米マサチューセッツ総合病院留学、順天堂大学医学部呼吸器内科学講座教授、
同大学医学部附属順天堂医院副院長などを経て、2019年から現職。

 順天堂大学医学部附属病院は都内および埼玉県、千葉県、静岡県の6病院を擁する。その中で順天堂医院は、病床数1032床、1日外来患者数約4500人、病床稼働率95%以上という規模を持つ。2019年4月に就任した髙橋和久院長が取り組む、「Patient First(患者第一)」のための医療の効率化とは。

医療の効率化と救急医療の充実を

 私たちが重視しているのは、「Patient First(患者第一)」です。この基本理念を決して忘れることなく、特定機能病院としての、確実な医療安全のもと、高度で質の高い医療技術を提供する使命を果たすべく努力しています。
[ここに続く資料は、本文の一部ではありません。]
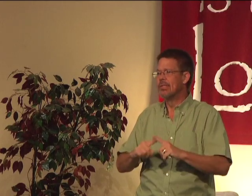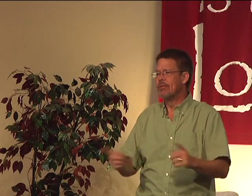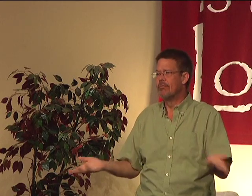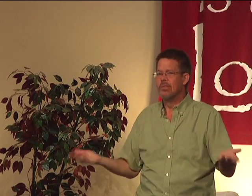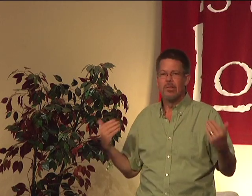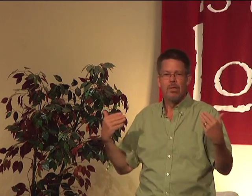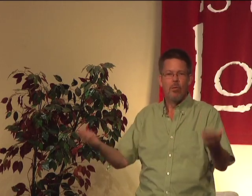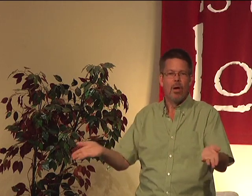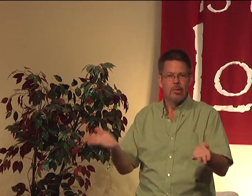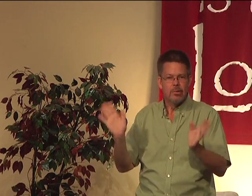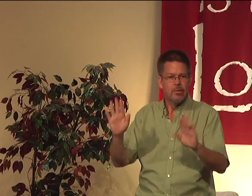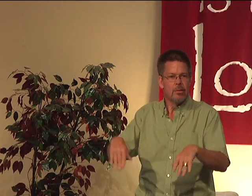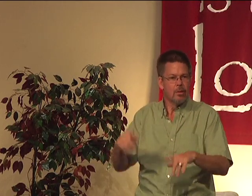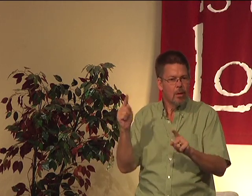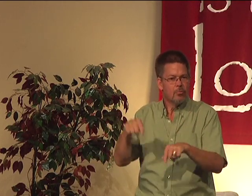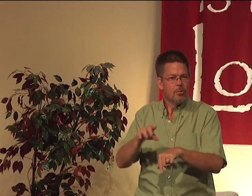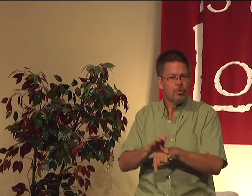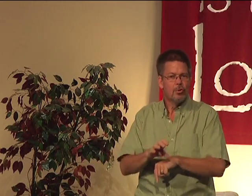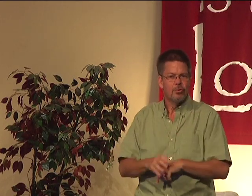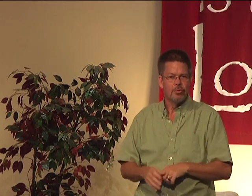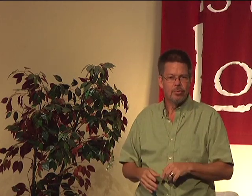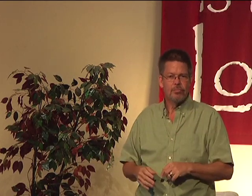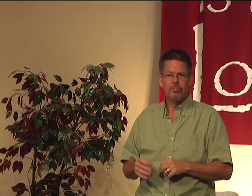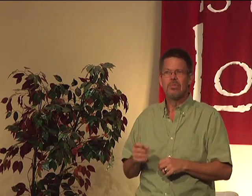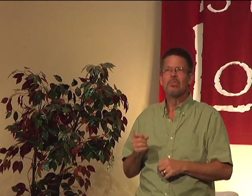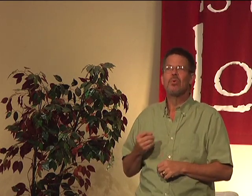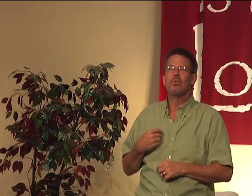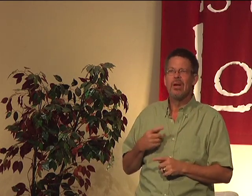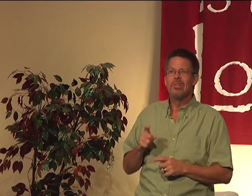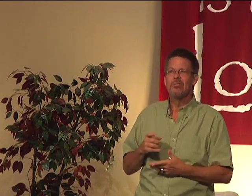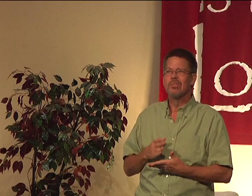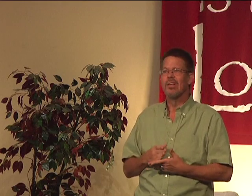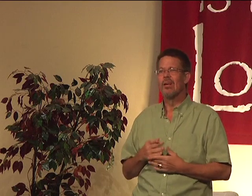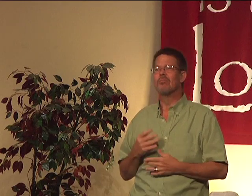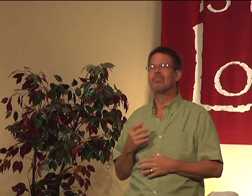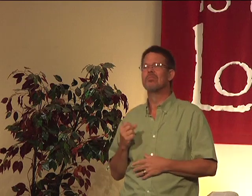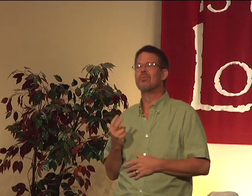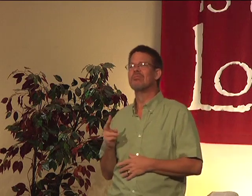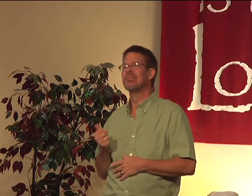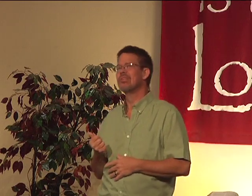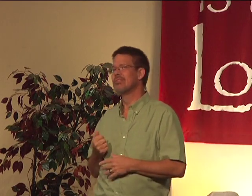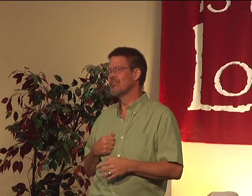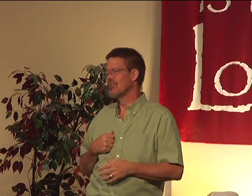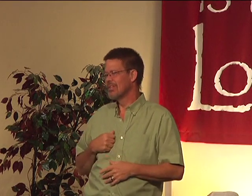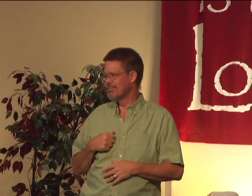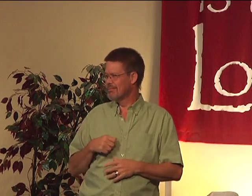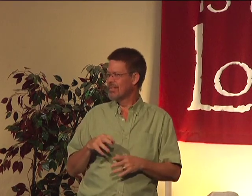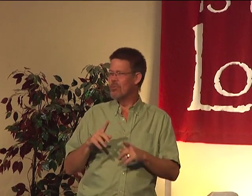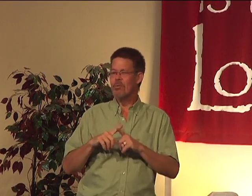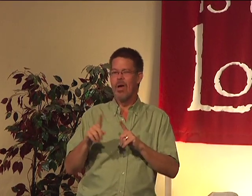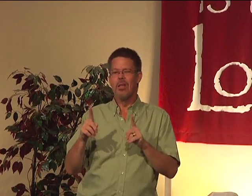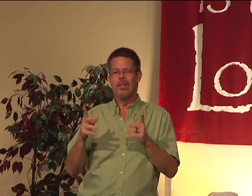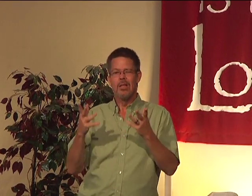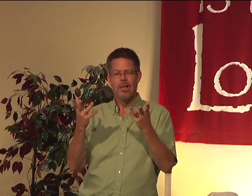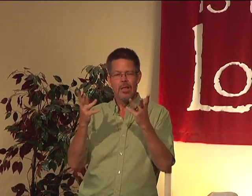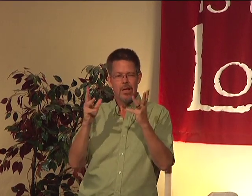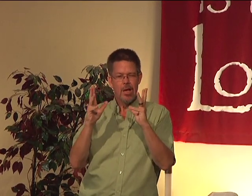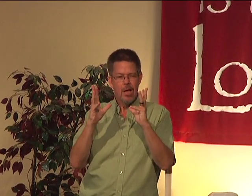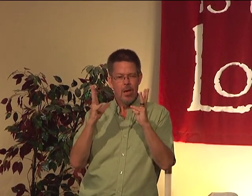Someone, you know, you have pain, come to church. You're no different. I'm going to stop. It's about 10. I'm sorry. But anyway,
 具体的には、まず医療の効率化に取り組んでいます。当院の紹介率は約80%、逆紹介率も同等の78〜80%を誇っており、地域医療機関との連携が良好であることを示しています。しかし、この数字に甘んじることなく、さらなる病診連携・機能分化を進めていきます。 機能分化によって、外来患者数は減少しますが、一方で、患者さんが特定機能病院に求めている高度で先進的な医療を、一人ひとりに時間をかけて提供することが可能になります。

 救急医療の充実も重要です。「Patient First」だからこそ、患者さんが困っているときに、しっかり対応できる体制を整える必要があります。当院は2次救急が主体であり、救急要請を断ることはほとんどなく、積極的に受け入れる方針です。また、今年8月より院内救急車を導入しました。これにより、ベッド満床時に附属病院や関連病院への転送がスムーズになり、クリニックや近隣病院からの救急受け入れ時の使用も視野に入れています。

 外来・入院医療の効率化を図るため、2019年5月、B棟2階に入院支援センターと術前外来、歯科口腔外科を集約。入院における事務手続き、薬剤師による持参薬の管理、麻酔科による術前診療や歯科による口腔ケアなどを一つのフロアで効率よく行えるようになりました。これにより、術後合併症の発生率の減少、在院日数の短縮、医療費の削減などが可能になります。

先進医療やグローバル化にも対応

 高度な先進医療の提供として、手術支援ロボット(ダビンチ)の導入、手術室の拡充などを図っています。

 また、複数の専門医による集学的治療を行うセンターがいくつかあります。例えば、「足の疾患センター」は下肢の疾患について、各科専門医、フットケア指導士の資格を持つ看護師、リハビリスタッフなどがチームで治療に当たります。「脊椎脊髄センター」では、脳神経外科と整形外科が連携して外科治療を担います。こうした病気別の診療体制は、患者さんにも分かりやすいと思います。

 近年のグローバル化に対応すべく、当院では、2015年に病院機能評価であるJCI認証を取得し、2018年には更新審査もクリアしました。また、国際診療部を発足させ、国際水準の医療を提供する体制を整えています。

難治の肺がん治療にあえて挑戦したかった

 肺がんの薬物治療の進歩には目を見張るものがあります。分子標的薬が次々と登場し、その後、免疫チェックポイント阻害薬の登場が、肺がん治療にパラダイムシフトを起こしました。かつて、Ⅳ期の進行肺がんの治療は延命が目的でしたが、今では治癒も不可能ではない時代になっているのです。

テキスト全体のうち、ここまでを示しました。